>>>>>
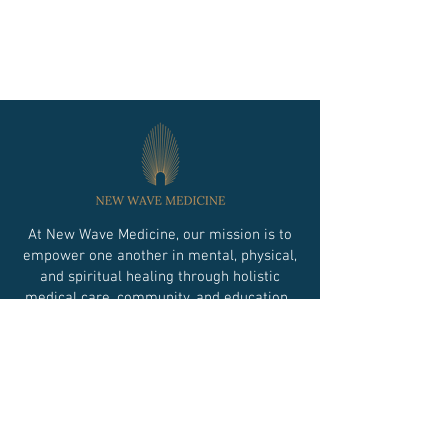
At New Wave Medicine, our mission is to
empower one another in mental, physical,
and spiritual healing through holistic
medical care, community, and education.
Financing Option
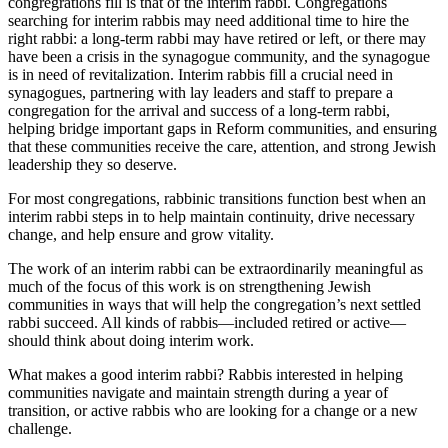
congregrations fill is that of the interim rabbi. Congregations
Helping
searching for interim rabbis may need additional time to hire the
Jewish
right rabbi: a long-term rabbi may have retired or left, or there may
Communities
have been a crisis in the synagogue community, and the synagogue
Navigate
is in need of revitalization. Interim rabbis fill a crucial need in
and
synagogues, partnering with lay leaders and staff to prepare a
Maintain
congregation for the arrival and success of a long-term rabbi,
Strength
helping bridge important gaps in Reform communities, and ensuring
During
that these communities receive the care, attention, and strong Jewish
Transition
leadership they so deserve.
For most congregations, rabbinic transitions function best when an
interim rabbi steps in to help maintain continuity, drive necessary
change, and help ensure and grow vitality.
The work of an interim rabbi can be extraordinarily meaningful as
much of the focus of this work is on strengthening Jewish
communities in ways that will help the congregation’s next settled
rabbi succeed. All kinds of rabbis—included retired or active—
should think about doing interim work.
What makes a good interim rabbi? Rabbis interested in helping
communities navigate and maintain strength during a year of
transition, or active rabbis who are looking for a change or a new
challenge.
<<<<<
>>>>>
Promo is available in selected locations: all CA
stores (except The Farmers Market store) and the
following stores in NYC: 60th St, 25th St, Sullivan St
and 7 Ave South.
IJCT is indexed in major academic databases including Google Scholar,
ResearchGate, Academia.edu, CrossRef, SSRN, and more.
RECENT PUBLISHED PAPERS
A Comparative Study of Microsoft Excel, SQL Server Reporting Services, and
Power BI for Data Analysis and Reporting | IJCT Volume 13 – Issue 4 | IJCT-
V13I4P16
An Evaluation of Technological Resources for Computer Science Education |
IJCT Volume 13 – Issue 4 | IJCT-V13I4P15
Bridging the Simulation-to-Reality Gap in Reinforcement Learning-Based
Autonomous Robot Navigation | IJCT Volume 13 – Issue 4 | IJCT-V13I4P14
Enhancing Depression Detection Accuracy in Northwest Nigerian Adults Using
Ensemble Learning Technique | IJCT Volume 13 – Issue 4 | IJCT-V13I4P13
<<<<<
*Task objective*:
Your answer should be the lines of the listing above between the line holding "A Comparative Study" and the line holding "Ensemble Learning Technique", inclusive, restated word for word and alone.

*Task response*:
A Comparative Study of Microsoft Excel, SQL Server Reporting Services, and
Power BI for Data Analysis and Reporting | IJCT Volume 13 – Issue 4 | IJCT-
V13I4P16
An Evaluation of Technological Resources for Computer Science Education |
IJCT Volume 13 – Issue 4 | IJCT-V13I4P15
Bridging the Simulation-to-Reality Gap in Reinforcement Learning-Based
Autonomous Robot Navigation | IJCT Volume 13 – Issue 4 | IJCT-V13I4P14
Enhancing Depression Detection Accuracy in Northwest Nigerian Adults Using
Ensemble Learning Technique | IJCT Volume 13 – Issue 4 | IJCT-V13I4P13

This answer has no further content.